> [WHAT YOU NEED TO DO]:
Print the passage on the climate report below word for word, in full.

> [PROVIDED PASSAGE]:

..........

The report is broken into three sections: after the introduction, it discusses current status and trends; future climate change, risks, and long-term responses; and responses in the near term (meaning up to 2040). In this article, I focus primarily on current status and trends, and following this report, do not discuss many of the changes taking place; I focus on some of the changes I believe are most salient.
In the introduction, they write: “This report recognizes the interdependence of climate, ecosystems and biodiversity, and human systems….” (All quotes included, unless otherwise identified, are from the report and are italicized herein to draw attention to their specific wording; all temperatures provide use the Celsius scale, not Fahrenheit.)
In the report, they present findings from a wide-range of research, recognizing a range of possibilities; they give a median or mid-range (half of the scores are above and half below) result, with a very likely range between 5-95 percent of findings; this conveys the most likely range of 90% of the findings (pretty much guaranteeing the accuracy of the findings.) Reporting median findings is the best way to represent a range of numerical results; much more representative than averages.
Current Status and Trends
“Human activities, principally through emissions of greenhouse gasses, have unequivocally caused global warming, with global surface temperatures reaching 1.1 degree Celsius above 1850-1900 in 2011-2020.”

..........

> [SOURCE DATA]:
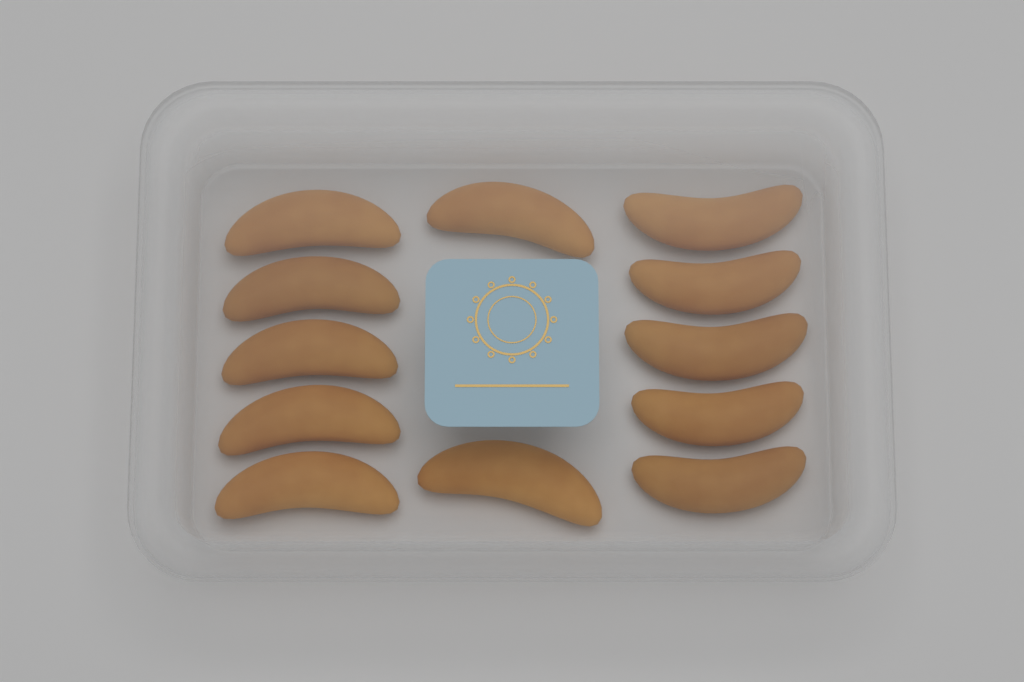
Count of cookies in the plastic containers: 12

..........

> [FULL SOLUTION]:
The report is broken into three sections: after the introduction, it discusses current status and trends; future climate change, risks, and long-term responses; and responses in the near term (meaning up to 2040). In this article, I focus primarily on current status and trends, and following this report, do not discuss many of the changes taking place; I focus on some of the changes I believe are most salient.
In the introduction, they write: “This report recognizes the interdependence of climate, ecosystems and biodiversity, and human systems….” (All quotes included, unless otherwise identified, are from the report and are italicized herein to draw attention to their specific wording; all temperatures provide use the Celsius scale, not Fahrenheit.)
In the report, they present findings from a wide-range of research, recognizing a range of possibilities; they give a median or mid-range (half of the scores are above and half below) result, with a very likely range between 5-95 percent of findings; this conveys the most likely range of 90% of the findings (pretty much guaranteeing the accuracy of the findings.) Reporting median findings is the best way to represent a range of numerical results; much more representative than averages.
Current Status and Trends
“Human activities, principally through emissions of greenhouse gasses, have unequivocally caused global warming, with global surface temperatures reaching 1.1 degree Celsius above 1850-1900 in 2011-2020.”